- Exercises to complete
1. Copy the parenting passage word for word from "Kids can be" to "sake of playing.".
2. Shorten the paragraph of the parenting passage that begins "Parents want the best for their children," keeping its main facts.
3. Continue the parenting passage from its last sentence onward.

- Source extract
⟨

An experienced parent points out that sometimes they are so busy helping their children develop that they forget to let them grow independently.
Kids can be messy; they scream, cry, laugh, be funny, and play—and play some more. But when raising a child (especially with a disability), parents can get too absorbed in the “Whys” of what they are doing. Parents structure their play to stimulate language, work on their fine motor skills, and build their social skills. They are so focused on helping their kids develop through play that sometimes, they forget to let them play just for the sake of playing.
Parents want the best for their children. But what, exactly, is “the best”? Parents are worried that their kids are overloaded and being pulled in various directions, but they are also fearful that if they cut out some activities, their kids will be left behind and even begin struggling in school. They worry that their decisions could ultimately affect what universities accept the child.
It is a mistake to base your parenting decisions and choices around fear rather than love. That could cause you to like to be blinded by unrealistic goals rather than guided by your kid’s individual needs. Of course, you should give your kids opportunities to broaden their horizons and better themselves, but you also need to provide them with a childhood and not overload them with too much burden too soon.

⟩

- Records shown

⟨

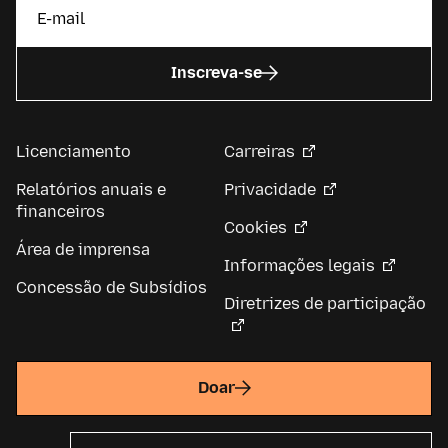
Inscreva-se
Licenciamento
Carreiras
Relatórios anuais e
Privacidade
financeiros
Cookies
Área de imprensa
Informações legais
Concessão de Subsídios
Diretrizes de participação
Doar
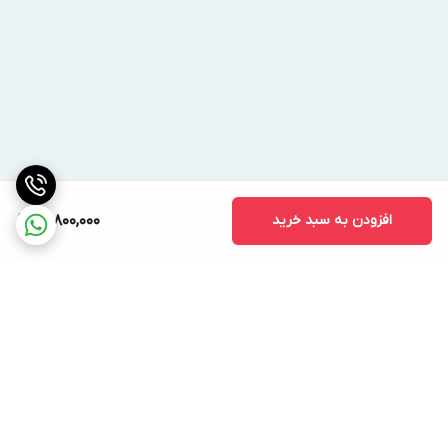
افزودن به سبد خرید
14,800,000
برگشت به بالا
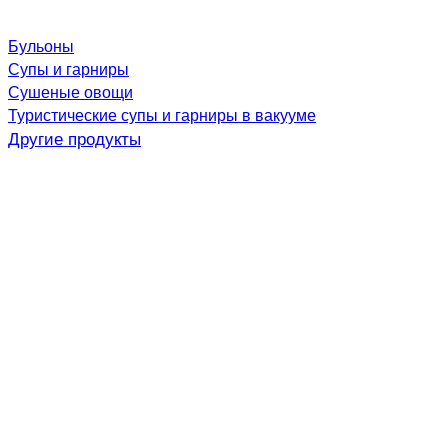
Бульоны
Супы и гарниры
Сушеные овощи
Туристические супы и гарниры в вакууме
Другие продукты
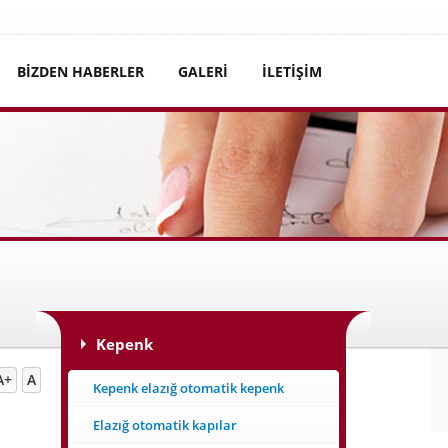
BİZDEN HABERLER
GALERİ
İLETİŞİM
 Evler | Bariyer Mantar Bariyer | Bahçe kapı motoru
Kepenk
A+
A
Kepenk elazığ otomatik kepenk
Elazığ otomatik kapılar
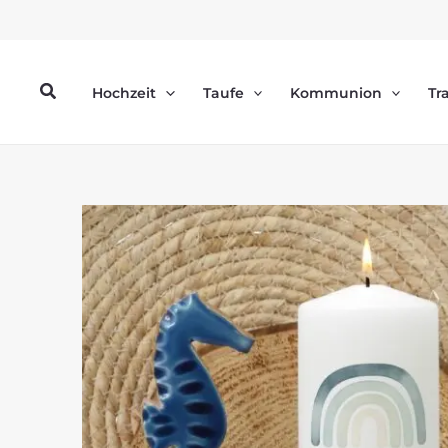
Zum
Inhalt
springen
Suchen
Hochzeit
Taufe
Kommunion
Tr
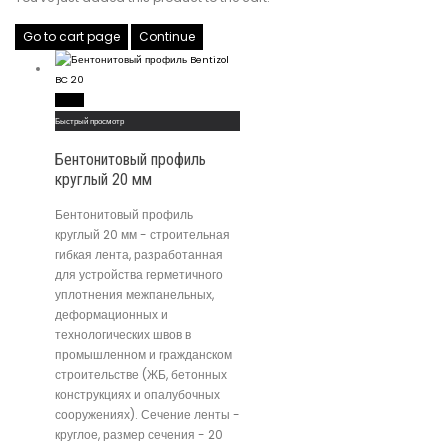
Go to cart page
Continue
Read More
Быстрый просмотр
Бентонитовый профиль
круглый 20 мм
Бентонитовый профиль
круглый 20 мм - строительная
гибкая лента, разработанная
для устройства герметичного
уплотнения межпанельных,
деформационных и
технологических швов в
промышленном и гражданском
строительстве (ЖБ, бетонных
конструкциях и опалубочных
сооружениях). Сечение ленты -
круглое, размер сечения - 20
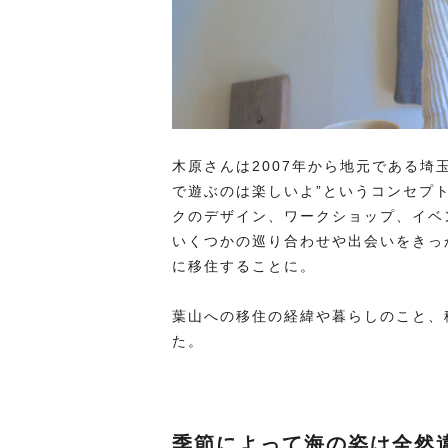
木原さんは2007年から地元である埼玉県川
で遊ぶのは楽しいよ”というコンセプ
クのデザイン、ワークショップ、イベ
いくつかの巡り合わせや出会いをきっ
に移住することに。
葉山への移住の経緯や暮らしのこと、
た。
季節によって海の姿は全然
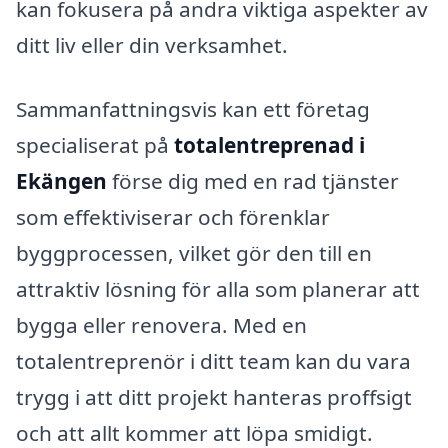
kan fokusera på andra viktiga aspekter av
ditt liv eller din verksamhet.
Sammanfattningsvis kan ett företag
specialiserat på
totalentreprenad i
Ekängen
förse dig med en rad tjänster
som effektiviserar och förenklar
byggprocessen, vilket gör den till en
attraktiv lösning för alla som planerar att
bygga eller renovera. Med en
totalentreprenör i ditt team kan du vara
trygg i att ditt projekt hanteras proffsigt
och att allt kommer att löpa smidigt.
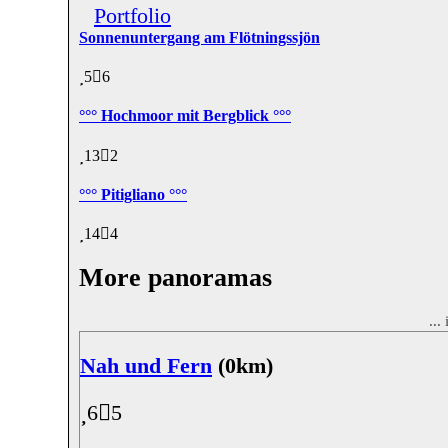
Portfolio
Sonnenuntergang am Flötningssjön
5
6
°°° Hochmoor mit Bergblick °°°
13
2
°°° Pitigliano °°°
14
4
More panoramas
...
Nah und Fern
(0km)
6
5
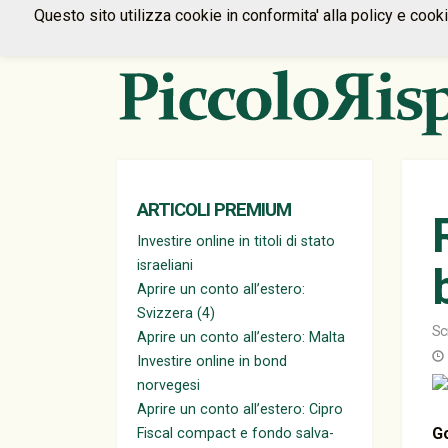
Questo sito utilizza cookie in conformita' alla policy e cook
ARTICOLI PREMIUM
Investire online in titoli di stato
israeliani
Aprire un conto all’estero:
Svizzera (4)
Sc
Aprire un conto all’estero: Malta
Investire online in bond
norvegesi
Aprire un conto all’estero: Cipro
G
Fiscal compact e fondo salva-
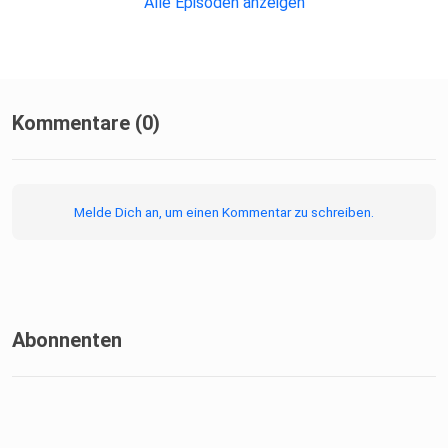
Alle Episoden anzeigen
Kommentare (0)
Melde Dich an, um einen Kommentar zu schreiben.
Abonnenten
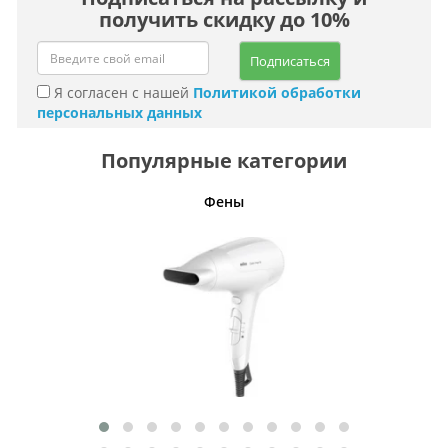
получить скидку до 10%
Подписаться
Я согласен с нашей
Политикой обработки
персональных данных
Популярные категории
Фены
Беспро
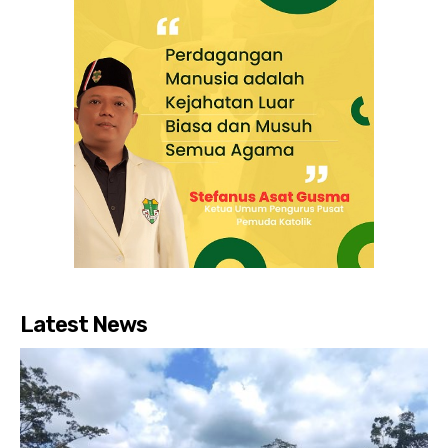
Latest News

⟩

- Solved tasks
1.
Kids can be messy; they scream, cry, laugh, be funny, and play—and play some more. But when raising a child (especially with a disability), parents can get too absorbed in the “Whys” of what they are doing. Parents structure their play to stimulate language, work on their fine motor skills, and build their social skills. They are so focused on helping their kids develop through play that sometimes, they forget to let them play just for the sake of playing.

2. Parents want the best for their children, but it is unclear what "the best" means. They worry that their kids are overloaded and pulled in many directions. They also fear that cutting activities will leave their kids behind, cause them to struggle in school, and affect which universities accept them.

3.
Parents may miss the early signs that their kid may be struggling with burnout from doing too much.
Here are a few things to contemplate to help you make changes.
1. Individualism. Each family is different, as is each kid within the family. Instead of signing your kid up for everything you think is “expected” or everything their friends are signing up for, help them identify particular skills, interests, or dreams and pursue activities based on these.
2. Live within your means. Each family is unique and has wants, needs, and resources, whether those resources are time, energy, or even money. Problems start to arise when families overtax the resources they have. Respect your kid’s time, energy, and interest resources, too. When they are signed up for too many sports, social events, activities, and school work, they may feel overwhelmed, and signs of stress appear.
3. Let go of comparison. When looking at your child’s strengths and interests, there is no need to compare him with other children. Comparisons often have a negative impact and can affect kids’ confidence and potentially ruin friendships. Instead, figure out your child’s reasons for playing a particular sport, and keep the level of training appropriate for that. One child may want to play a sport to stay fit and have fun, while another may be in it for training, thrill, and competition.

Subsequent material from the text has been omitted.